→ **PASSAGE**:
------
New Haven, Connecticut, at the tail end of the 1970s was a pretty good
place for a precocious kid to get a political education. The city
contains all the ethnic and social dynamics of New York City or
Philadelphia in microcosm. But it's small enough that a 15-year-old
with a ten-speed could get to any neighborhood to knock on strangers'
doors before an election or a primary, of which there were dozens. The
city loved politics and was then embroiled in a fierce battle between
"the reformers" and "the machine."
To make it a real education, there was a library shelf full of books about New Haven and its politics, with titles like Model City and The Mayor's Game. First among them was a long-established classic of political science that still describes the city well: Who Governs? by Yale's Robert A. Dahl, based on a close study of the city in the late 1950s.
Dahl used New Haven to answer a question he traced back to
Aristotle: "In a political system where nearly every adult may vote,
but where wealth, knowledge ... and other resources are unequally
distributed, who really governs?" Was it a permanent overclass of the
economically powerful? Was it the long-serving mayor and his sturdy
coalition? Was it political party leaders, who ruled for life? Was it
bureaucratic masters like the city's omnipotent director of
redevelopment? As political dominance changed hands from the city's old
patrician elite to Irish Americans and then Italian Americans -- groups
Dahl called "the ex-plebes" -- was it the ethnic group that was
dominant at that moment?
------
→ **DATA FOR ANALYSIS**:
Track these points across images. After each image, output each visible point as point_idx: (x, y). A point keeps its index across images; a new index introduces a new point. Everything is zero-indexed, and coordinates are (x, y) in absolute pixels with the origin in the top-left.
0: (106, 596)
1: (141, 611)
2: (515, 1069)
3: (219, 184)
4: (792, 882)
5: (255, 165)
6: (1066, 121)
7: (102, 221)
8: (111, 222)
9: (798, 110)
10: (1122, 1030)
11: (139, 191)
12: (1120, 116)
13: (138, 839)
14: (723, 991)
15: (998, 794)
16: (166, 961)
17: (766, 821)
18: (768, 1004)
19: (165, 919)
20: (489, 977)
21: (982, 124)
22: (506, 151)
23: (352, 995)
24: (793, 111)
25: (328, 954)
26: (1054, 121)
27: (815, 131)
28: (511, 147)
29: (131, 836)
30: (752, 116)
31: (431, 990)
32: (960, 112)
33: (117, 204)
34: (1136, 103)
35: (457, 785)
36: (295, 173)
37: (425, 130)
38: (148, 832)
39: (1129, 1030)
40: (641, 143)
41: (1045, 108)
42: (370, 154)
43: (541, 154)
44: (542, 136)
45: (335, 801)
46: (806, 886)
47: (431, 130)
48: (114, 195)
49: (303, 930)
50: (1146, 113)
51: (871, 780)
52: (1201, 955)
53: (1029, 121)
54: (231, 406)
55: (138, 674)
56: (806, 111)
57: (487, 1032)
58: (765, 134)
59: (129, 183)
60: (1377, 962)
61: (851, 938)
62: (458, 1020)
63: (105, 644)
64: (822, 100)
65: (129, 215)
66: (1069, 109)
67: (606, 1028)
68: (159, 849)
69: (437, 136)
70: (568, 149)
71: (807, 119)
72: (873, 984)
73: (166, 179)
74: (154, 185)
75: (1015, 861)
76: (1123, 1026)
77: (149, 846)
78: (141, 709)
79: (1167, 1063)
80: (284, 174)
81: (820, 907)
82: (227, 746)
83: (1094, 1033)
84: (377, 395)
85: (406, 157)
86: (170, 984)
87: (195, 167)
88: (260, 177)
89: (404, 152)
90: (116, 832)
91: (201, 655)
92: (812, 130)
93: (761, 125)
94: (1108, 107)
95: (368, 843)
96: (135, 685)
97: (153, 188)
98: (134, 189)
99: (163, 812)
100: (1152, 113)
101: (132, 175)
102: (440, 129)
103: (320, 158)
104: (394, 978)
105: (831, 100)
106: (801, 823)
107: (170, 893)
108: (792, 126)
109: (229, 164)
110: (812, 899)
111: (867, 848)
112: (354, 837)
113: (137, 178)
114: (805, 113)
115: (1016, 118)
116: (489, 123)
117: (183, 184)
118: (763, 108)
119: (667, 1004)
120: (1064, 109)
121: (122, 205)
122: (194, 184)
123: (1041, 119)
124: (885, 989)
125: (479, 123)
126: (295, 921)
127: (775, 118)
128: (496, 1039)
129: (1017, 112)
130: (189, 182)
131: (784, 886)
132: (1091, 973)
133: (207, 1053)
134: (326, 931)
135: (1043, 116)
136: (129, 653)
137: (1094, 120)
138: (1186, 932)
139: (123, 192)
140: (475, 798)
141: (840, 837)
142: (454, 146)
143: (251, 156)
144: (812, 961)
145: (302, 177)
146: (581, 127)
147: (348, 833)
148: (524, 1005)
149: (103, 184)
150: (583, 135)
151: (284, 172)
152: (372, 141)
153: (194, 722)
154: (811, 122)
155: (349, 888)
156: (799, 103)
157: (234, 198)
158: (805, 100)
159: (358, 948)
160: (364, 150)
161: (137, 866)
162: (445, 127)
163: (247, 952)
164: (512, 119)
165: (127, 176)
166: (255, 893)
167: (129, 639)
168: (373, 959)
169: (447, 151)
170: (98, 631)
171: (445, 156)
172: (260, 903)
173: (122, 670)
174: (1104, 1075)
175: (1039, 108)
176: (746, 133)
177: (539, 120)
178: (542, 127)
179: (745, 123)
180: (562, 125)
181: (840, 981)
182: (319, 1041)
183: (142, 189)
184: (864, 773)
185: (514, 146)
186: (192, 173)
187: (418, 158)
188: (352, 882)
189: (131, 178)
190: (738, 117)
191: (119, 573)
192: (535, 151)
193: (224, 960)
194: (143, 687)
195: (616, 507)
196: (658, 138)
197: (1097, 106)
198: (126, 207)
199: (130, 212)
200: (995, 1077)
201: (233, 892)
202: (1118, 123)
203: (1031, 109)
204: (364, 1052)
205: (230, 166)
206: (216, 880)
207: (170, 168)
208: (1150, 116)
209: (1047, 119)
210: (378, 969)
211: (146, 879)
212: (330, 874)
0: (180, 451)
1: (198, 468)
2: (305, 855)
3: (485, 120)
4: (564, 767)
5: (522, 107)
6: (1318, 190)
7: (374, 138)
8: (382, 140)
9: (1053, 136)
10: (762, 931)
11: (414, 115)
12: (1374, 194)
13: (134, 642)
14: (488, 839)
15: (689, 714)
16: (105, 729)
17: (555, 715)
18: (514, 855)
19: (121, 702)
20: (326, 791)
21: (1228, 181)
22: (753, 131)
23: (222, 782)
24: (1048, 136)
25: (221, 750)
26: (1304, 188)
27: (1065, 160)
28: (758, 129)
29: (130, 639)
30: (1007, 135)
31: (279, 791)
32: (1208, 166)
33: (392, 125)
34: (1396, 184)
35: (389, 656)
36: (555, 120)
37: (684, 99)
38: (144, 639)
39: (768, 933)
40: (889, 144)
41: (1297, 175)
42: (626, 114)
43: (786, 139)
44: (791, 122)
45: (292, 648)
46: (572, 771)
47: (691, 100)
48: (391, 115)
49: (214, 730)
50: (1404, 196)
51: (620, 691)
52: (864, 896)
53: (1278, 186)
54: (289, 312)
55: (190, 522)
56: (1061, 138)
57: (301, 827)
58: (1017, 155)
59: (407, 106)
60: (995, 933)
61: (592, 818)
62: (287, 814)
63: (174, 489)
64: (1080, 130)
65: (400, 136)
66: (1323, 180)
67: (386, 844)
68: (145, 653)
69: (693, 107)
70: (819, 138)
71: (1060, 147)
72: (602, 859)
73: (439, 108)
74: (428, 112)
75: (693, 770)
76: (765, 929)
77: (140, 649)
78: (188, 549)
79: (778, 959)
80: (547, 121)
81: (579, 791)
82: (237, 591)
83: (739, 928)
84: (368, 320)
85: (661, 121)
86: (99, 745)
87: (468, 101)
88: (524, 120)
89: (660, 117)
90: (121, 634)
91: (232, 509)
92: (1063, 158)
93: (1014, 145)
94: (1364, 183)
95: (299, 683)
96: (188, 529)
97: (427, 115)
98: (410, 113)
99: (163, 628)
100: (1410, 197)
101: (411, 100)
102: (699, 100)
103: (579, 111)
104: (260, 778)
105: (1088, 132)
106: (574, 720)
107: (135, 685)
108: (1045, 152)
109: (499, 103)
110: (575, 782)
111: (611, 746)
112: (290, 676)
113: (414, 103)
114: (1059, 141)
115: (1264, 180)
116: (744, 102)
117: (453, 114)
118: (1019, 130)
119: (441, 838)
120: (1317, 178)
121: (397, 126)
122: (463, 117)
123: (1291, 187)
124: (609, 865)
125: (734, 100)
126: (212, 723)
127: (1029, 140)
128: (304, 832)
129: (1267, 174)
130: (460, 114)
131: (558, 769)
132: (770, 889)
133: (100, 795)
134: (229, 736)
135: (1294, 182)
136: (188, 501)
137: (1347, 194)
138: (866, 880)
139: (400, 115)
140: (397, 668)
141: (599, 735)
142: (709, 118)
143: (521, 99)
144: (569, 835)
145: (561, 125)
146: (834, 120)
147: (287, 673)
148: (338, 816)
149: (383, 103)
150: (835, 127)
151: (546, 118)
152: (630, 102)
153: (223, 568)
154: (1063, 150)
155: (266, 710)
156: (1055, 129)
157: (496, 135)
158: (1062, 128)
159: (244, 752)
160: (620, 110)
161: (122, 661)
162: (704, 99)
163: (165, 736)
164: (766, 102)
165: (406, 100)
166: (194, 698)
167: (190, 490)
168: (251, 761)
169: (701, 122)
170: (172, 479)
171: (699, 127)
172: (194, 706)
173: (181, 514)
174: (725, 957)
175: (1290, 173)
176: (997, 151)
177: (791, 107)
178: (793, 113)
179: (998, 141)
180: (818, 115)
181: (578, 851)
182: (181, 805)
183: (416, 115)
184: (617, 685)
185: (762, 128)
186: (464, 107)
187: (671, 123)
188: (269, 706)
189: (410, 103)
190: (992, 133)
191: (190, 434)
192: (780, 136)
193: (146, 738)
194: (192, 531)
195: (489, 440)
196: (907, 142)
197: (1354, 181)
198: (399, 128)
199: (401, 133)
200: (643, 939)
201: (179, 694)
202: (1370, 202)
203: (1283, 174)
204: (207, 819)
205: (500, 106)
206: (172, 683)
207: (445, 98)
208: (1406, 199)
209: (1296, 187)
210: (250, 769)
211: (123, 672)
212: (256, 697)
------
→ **EXERCISE AIM**: Retype, word for word, the part of the New Haven passage above that falls between "New Haven, Connecticut, at" and "the late 1950s.", inclusive.

→ **ANSWER TO THIS TASK**:
New Haven, Connecticut, at the tail end of the 1970s was a pretty good
place for a precocious kid to get a political education. The city
contains all the ethnic and social dynamics of New York City or
Philadelphia in microcosm. But it's small enough that a 15-year-old
with a ten-speed could get to any neighborhood to knock on strangers'
doors before an election or a primary, of which there were dozens. The
city loved politics and was then embroiled in a fierce battle between
"the reformers" and "the machine."
To make it a real education, there was a library shelf full of books about New Haven and its politics, with titles like Model City and The Mayor's Game. First among them was a long-established classic of political science that still describes the city well: Who Governs? by Yale's Robert A. Dahl, based on a close study of the city in the late 1950s.